The research is expected to advance into applying multimodal models—a recent trend in global AI technology—to autonomous driving. Multimodal models are AI architectures designed to make more sophisticated decisions by understanding not only visual information from cameras but also linguistic concepts and situational context.

Through this approach, researchers plan to implement next-generation autonomous driving AI capable of human-like judgment even at complex intersections and in diverse road environments.

ETRI researchers explained that this study represents an important case of advancing core AI technology—secured through national R&D projects by the Ministry of Science and ICT, the Institute for Information & Communications Technology Planning & Evaluation (IITP), and the Korea Autonomous Driving Innovation Foundation (KADIF)—to industrial levels by combining it with real vehicle data.

The research incorporates ETRI's reinforcement learning-based autonomous driving AI software technology that predicts dangerous situations and determines optimal driving behavior in congested road environments, as well as core perception and decision-making AI software technology enabling stable driving even in adverse weather or unpredictable road conditions.

Researchers are also pursuing a new approach that combines camera-based visual information with AI's logical reasoning capabilities, moving away from heavy reliance on expensive LiDAR sensors. This will enable development of an intelligent driving model capable of stable autonomous driving with minimal sensor configurations.

The team plans to continuously advance driving intelligence by utilizing large-scale driving data and vehicle movement information collected from actual roads for AI training. The ultimate goal is to develop this into a next-generation autonomous driving AI foundation model applicable to various vehicles and environments.

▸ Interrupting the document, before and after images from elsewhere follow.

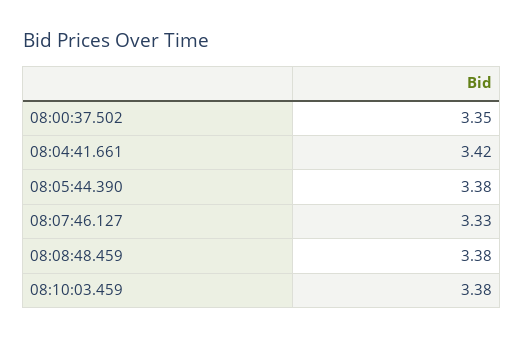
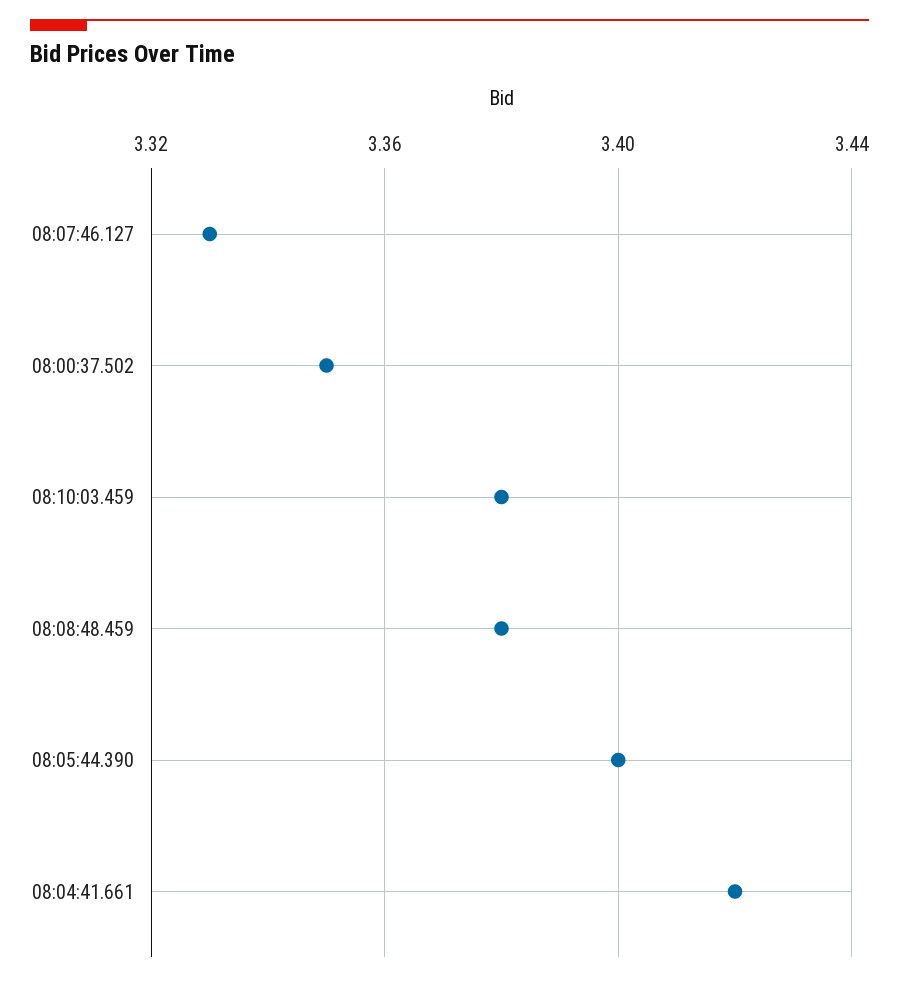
  {
    "08:00:37.502": 3.35,
    "08:04:41.661": 3.42,
-   "08:05:44.390": 3.38,
+   "08:05:44.390": 3.4,
    "08:07:46.127": 3.33,
    "08:08:48.459": 3.38,
    "08:10:03.459": 3.38
  }

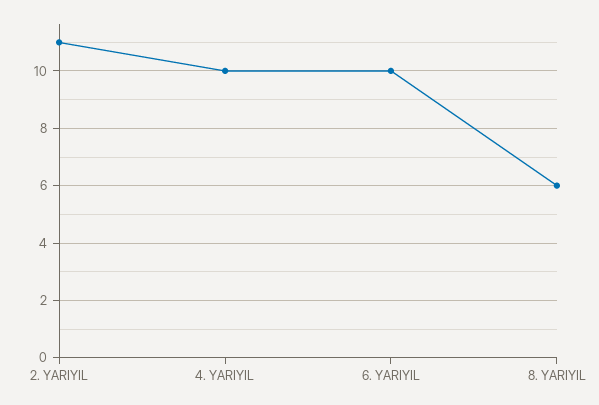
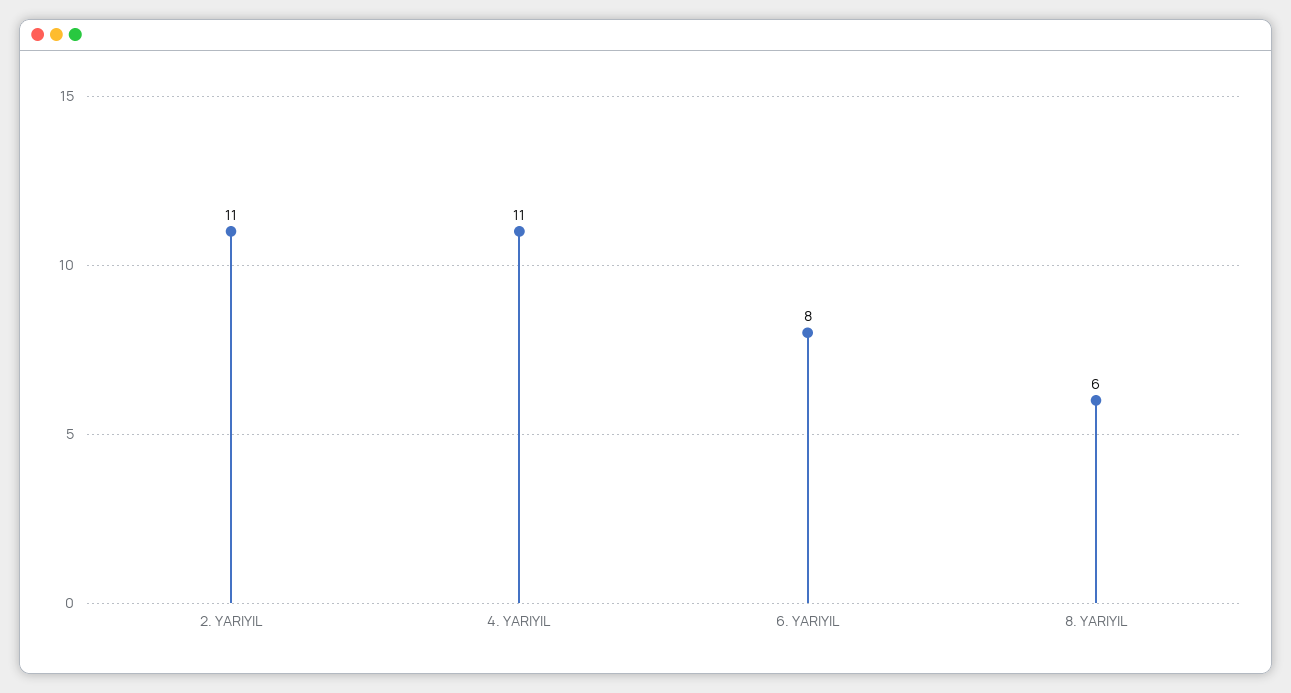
  {
    "2. YARIYIL": 11,
-   "4. YARIYIL": 10,
+   "4. YARIYIL": 11,
-   "6. YARIYIL": 10,
+   "6. YARIYIL": 8,
    "8. YARIYIL": 6
  }

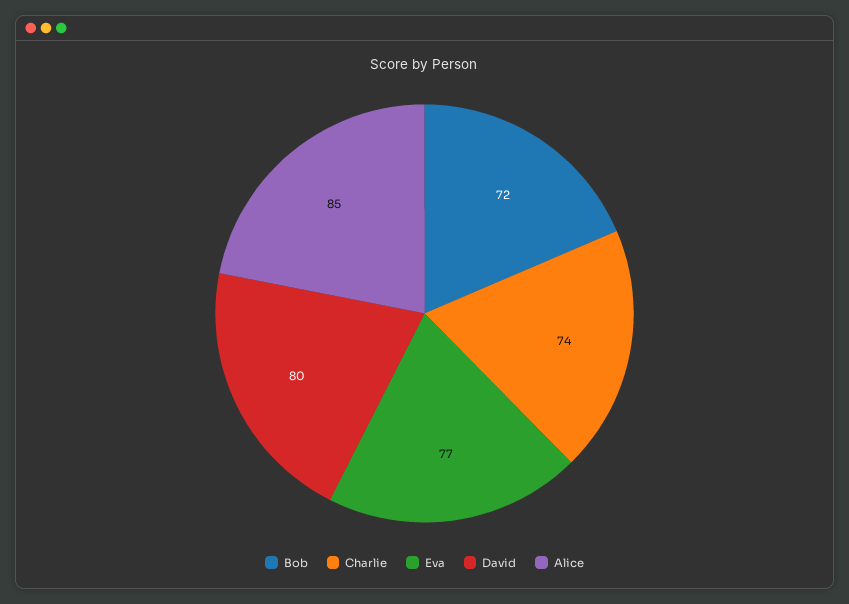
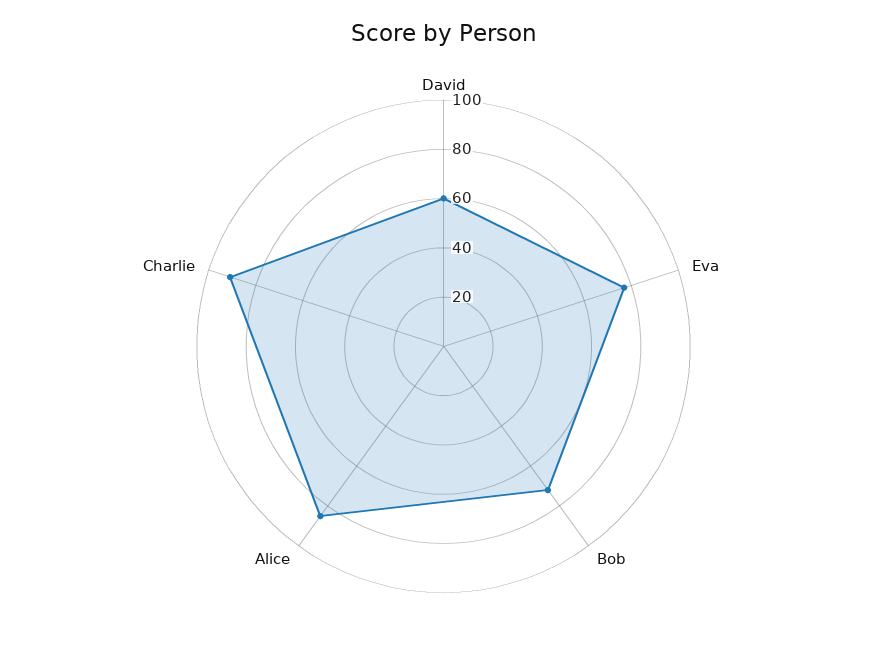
  {
    "Bob": 72,
-   "Charlie": 74,
+   "Charlie": 90,
    "Eva": 77,
-   "David": 80,
+   "David": 60,
    "Alice": 85
  }

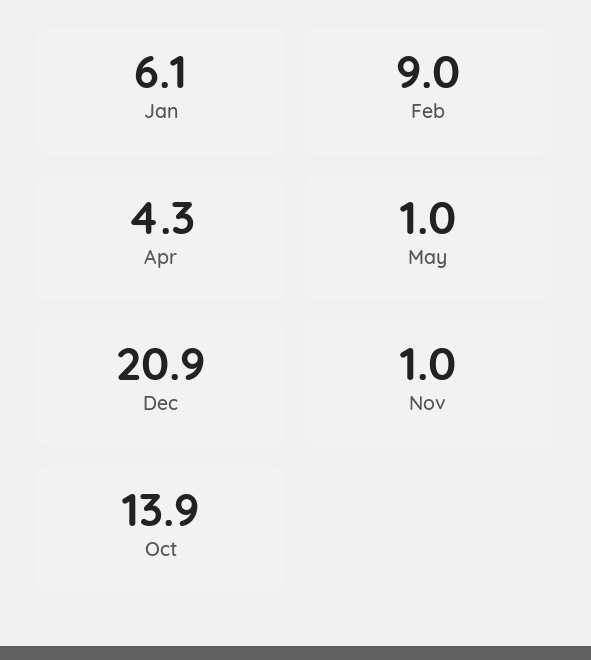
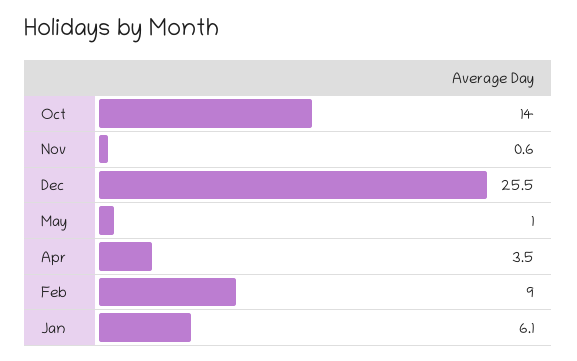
  {
    "Jan": 6.1,
    "Feb": 9,
-   "Apr": 4.3,
+   "Apr": 3.5,
    "May": 1,
-   "Dec": 20.9,
+   "Dec": 25.5,
-   "Nov": 1,
+   "Nov": 0.6,
-   "Oct": 13.9
+   "Oct": 14
  }

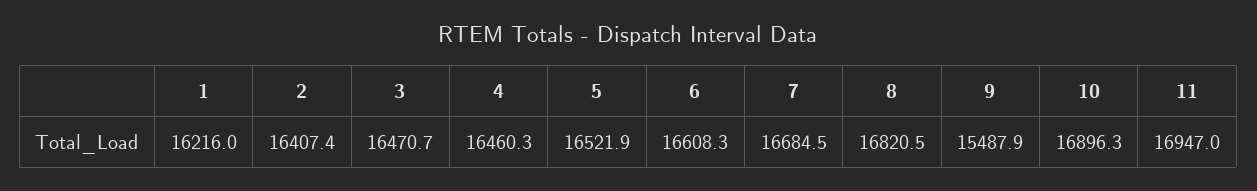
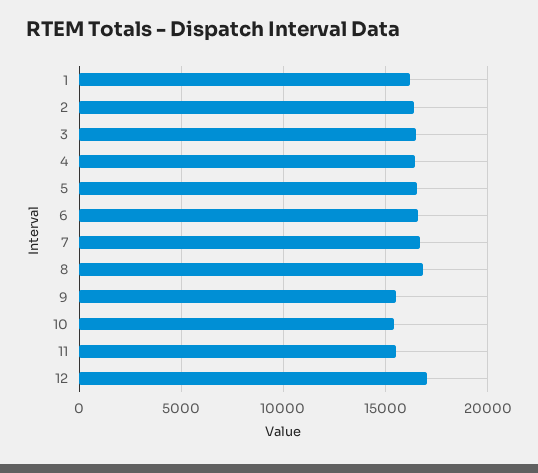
  {
    "1": 16216,
    "2": 16407.4,
    "3": 16470.7,
    "4": 16460.3,
    "5": 16521.9,
    "6": 16608.3,
    "7": 16684.5,
    "8": 16820.5,
    "9": 15487.9,
-   "10": 16896.3,
+   "10": 15500,
-   "11": 16947
+   "11": 15500,
+   "12": 17000
  }

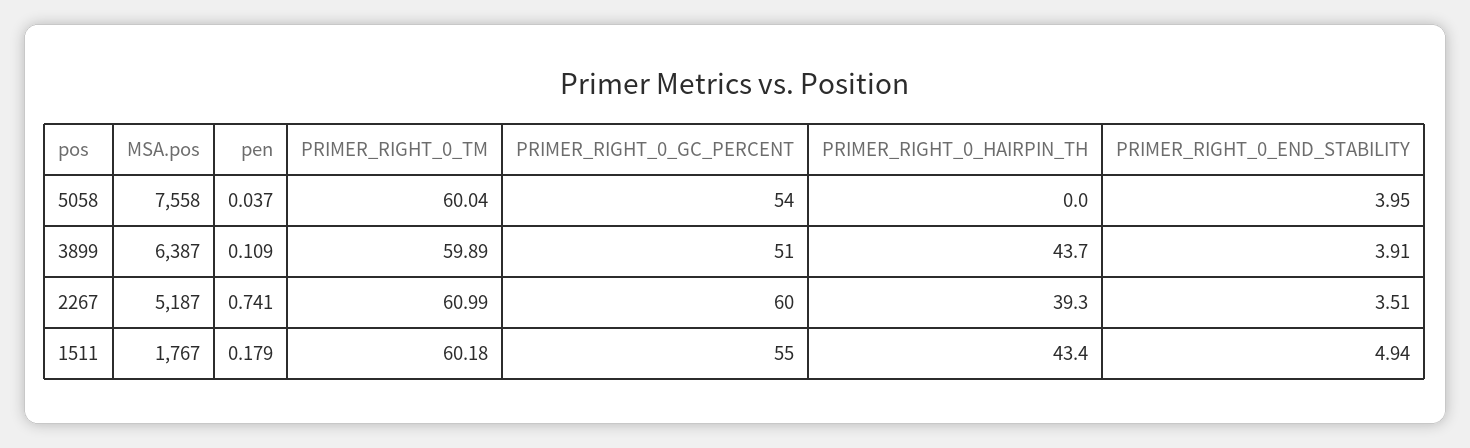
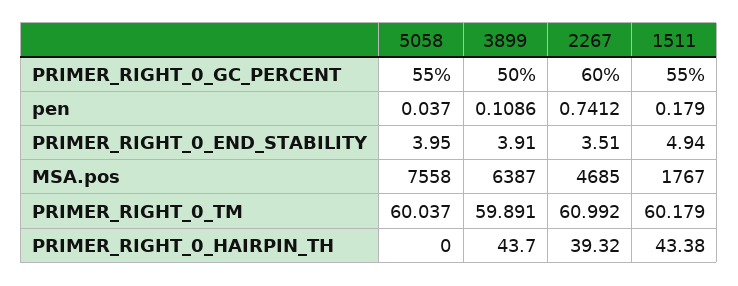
  {
    "MSA.pos": {
      "5058": 7558,
      "3899": 6387,
-     "2267": 5187,
+     "2267": 4685,
      "1511": 1767
    },
    "pen": {
      "5058": 0.037,
      "3899": 0.1086,
      "2267": 0.7412,
      "1511": 0.179
    },
    "PRIMER_RIGHT_0_TM": {
      "5058": 60.037,
      "3899": 59.891,
      "2267": 60.992,
      "1511": 60.179
    },
    "PRIMER_RIGHT_0_GC_PERCENT": {
-     "5058": 54,
+     "5058": 55,
-     "3899": 51,
+     "3899": 50,
      "2267": 60,
      "1511": 55
    },
    "PRIMER_RIGHT_0_HAIRPIN_TH": {
      "5058": 0,
      "3899": 43.7,
      "2267": 39.32,
      "1511": 43.38
    },
    "PRIMER_RIGHT_0_END_STABILITY": {
      "5058": 3.95,
      "3899": 3.91,
      "2267": 3.51,
      "1511": 4.94
    }
  }

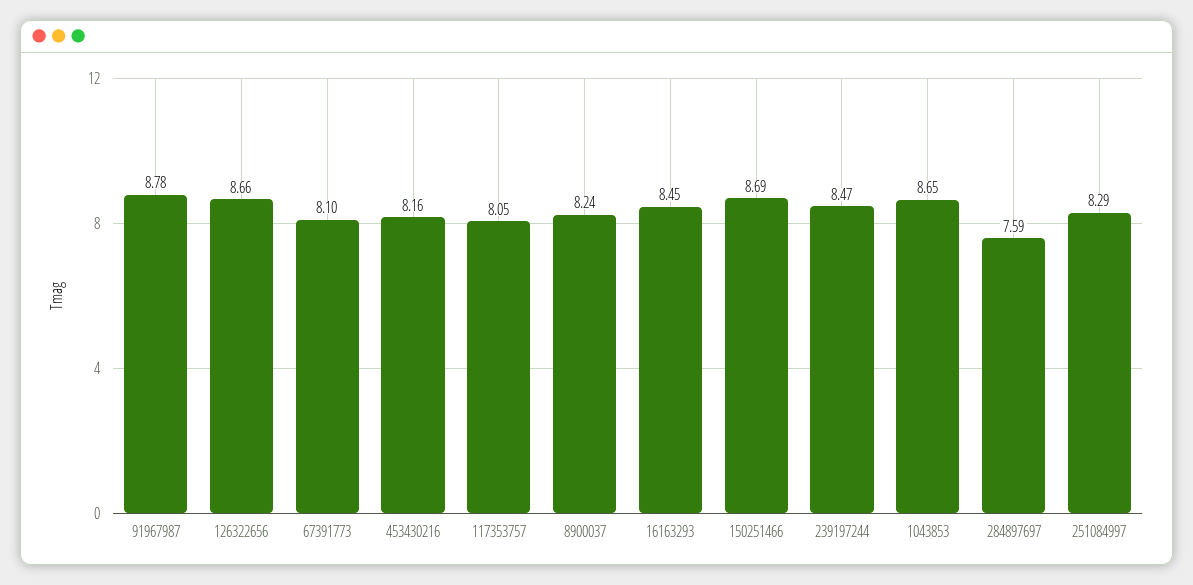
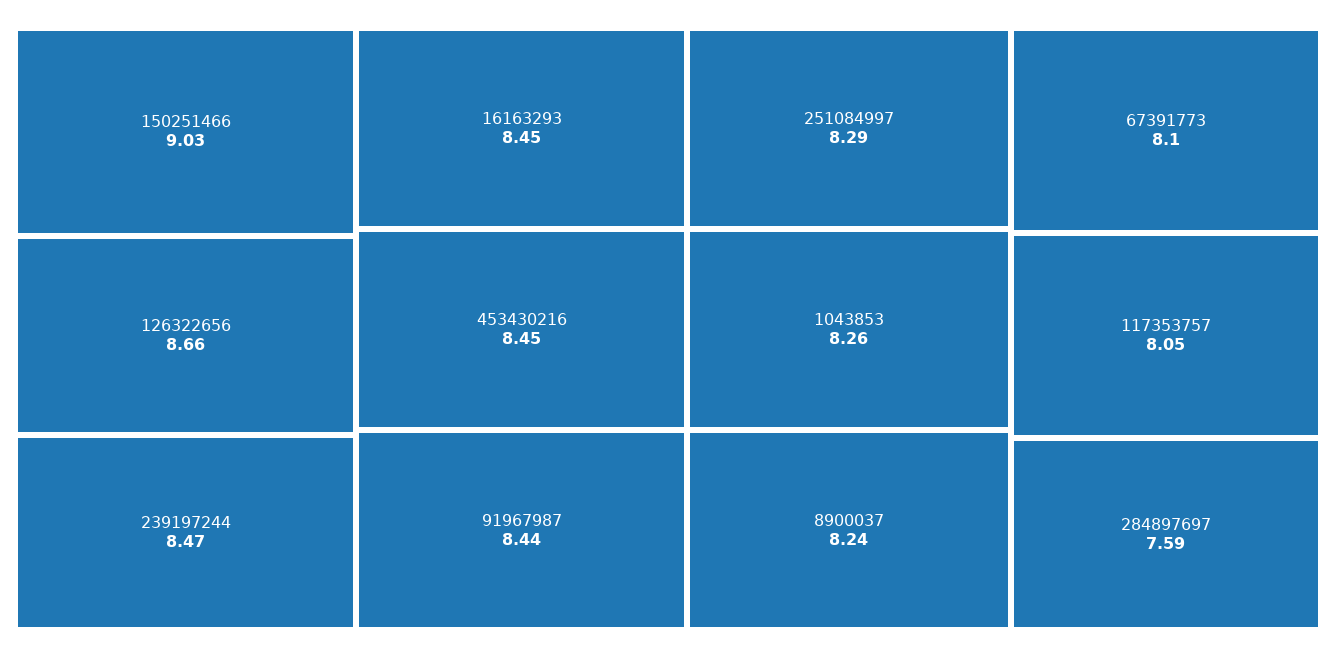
  {
-   "91967987": 8.78,
+   "91967987": 8.44,
    "126322656": 8.66,
    "67391773": 8.1,
-   "453430216": 8.16,
+   "453430216": 8.45,
    "117353757": 8.05,
    "8900037": 8.24,
    "16163293": 8.45,
-   "150251466": 8.69,
+   "150251466": 9.03,
    "239197244": 8.47,
-   "1043853": 8.65,
+   "1043853": 8.26,
    "284897697": 7.59,
    "251084997": 8.29
  }

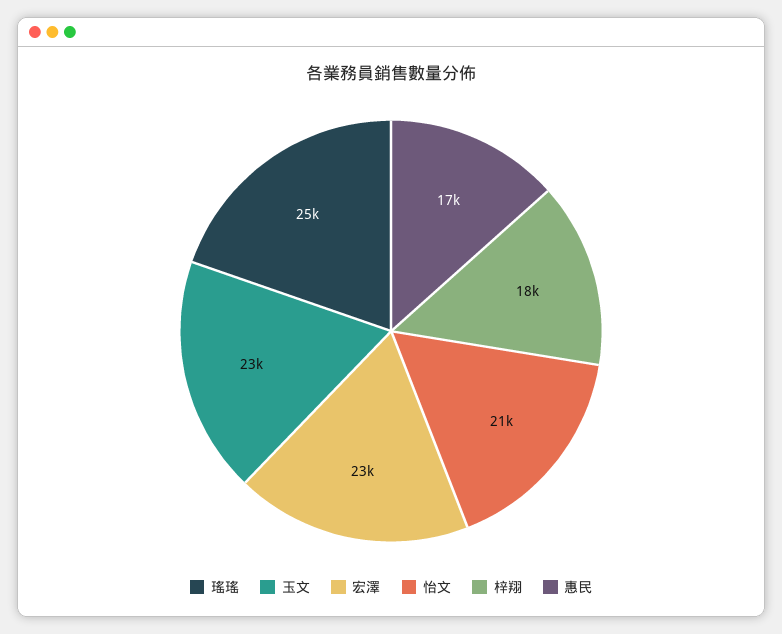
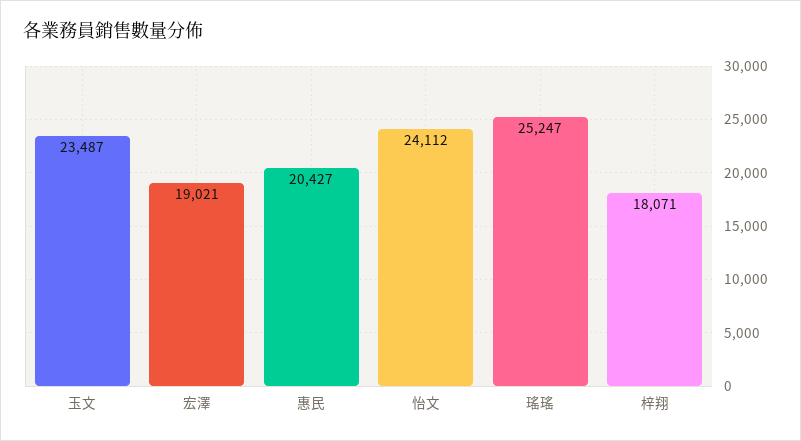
  {
    "瑤瑤": 25247,
    "玉文": 23487,
-   "宏澤": 23000,
+   "宏澤": 19021,
-   "怡文": 21000,
+   "怡文": 24112,
    "梓翔": 18071,
-   "惠民": 17000
+   "惠民": 20427
  }

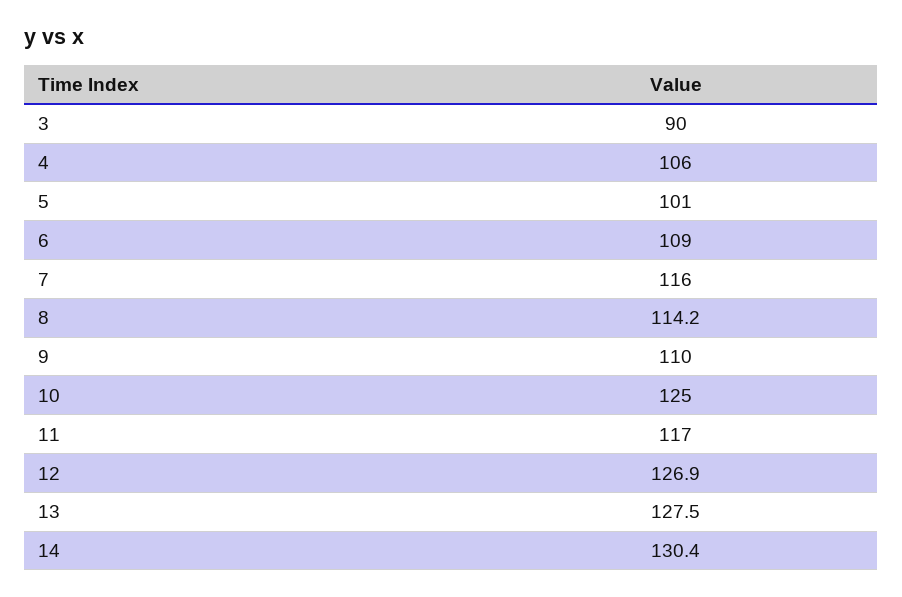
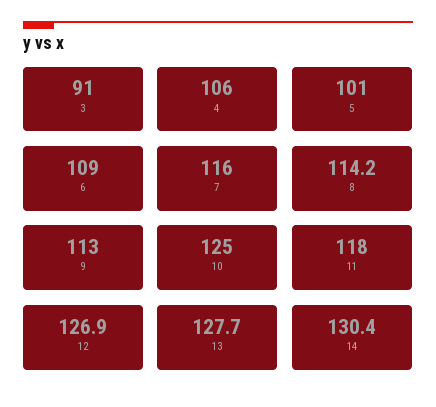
  {
-   "3": 90,
+   "3": 91,
    "4": 106,
    "5": 101,
    "6": 109,
    "7": 116,
    "8": 114.2,
-   "9": 110,
+   "9": 113,
    "10": 125,
-   "11": 117,
+   "11": 118,
    "12": 126.9,
-   "13": 127.5,
+   "13": 127.7,
    "14": 130.4
  }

In the global market, Tesla is expanding its E2E autonomous driving software (FSD), while Nvidia has announced its own autonomous driving AI foundation model, intensifying technological competition. This research holds significant meaning as it aims to enhance global competitiveness in autonomous driving technology through close collaboration between automakers and national research institutions.

Under this partnership, automaker KG Mobility will provide real vehicle driving data and testing infrastructure, while ETRI and autonomous driving specialist Sodis will handle next-generation E2E autonomous driving software development and integrated system construction. The three organizations plan to collaborate throughout the entire process—from technology development and demonstration to industrial application—to maximize technological synergy.

"Automobiles are advanced AI systems that must simultaneously perform perception, decision-making, and control in complex road environments," said Choi Jeong-dan, head of ETRI's AI & Robotics Research Division. "Based on AI technology secured through national R&D and large-scale real driving data, we will establish guidelines for E2E autonomous driving data construction and utilization, contributing to creating an autonomous driving data ecosystem that the entire industry can leverage."

Researchers plan to proceed in phases with data collection from real road environments, AI model training, and actual vehicle application demonstrations. The ultimate goal is to develop this technology into general-purpose mobility intelligence AI applicable not only to automobiles but also to robots, drones, and various other mobile platforms.

AI-translated from Korean. Quotes from foreign sources are based on Korean-language reports and may not reflect exact original wording.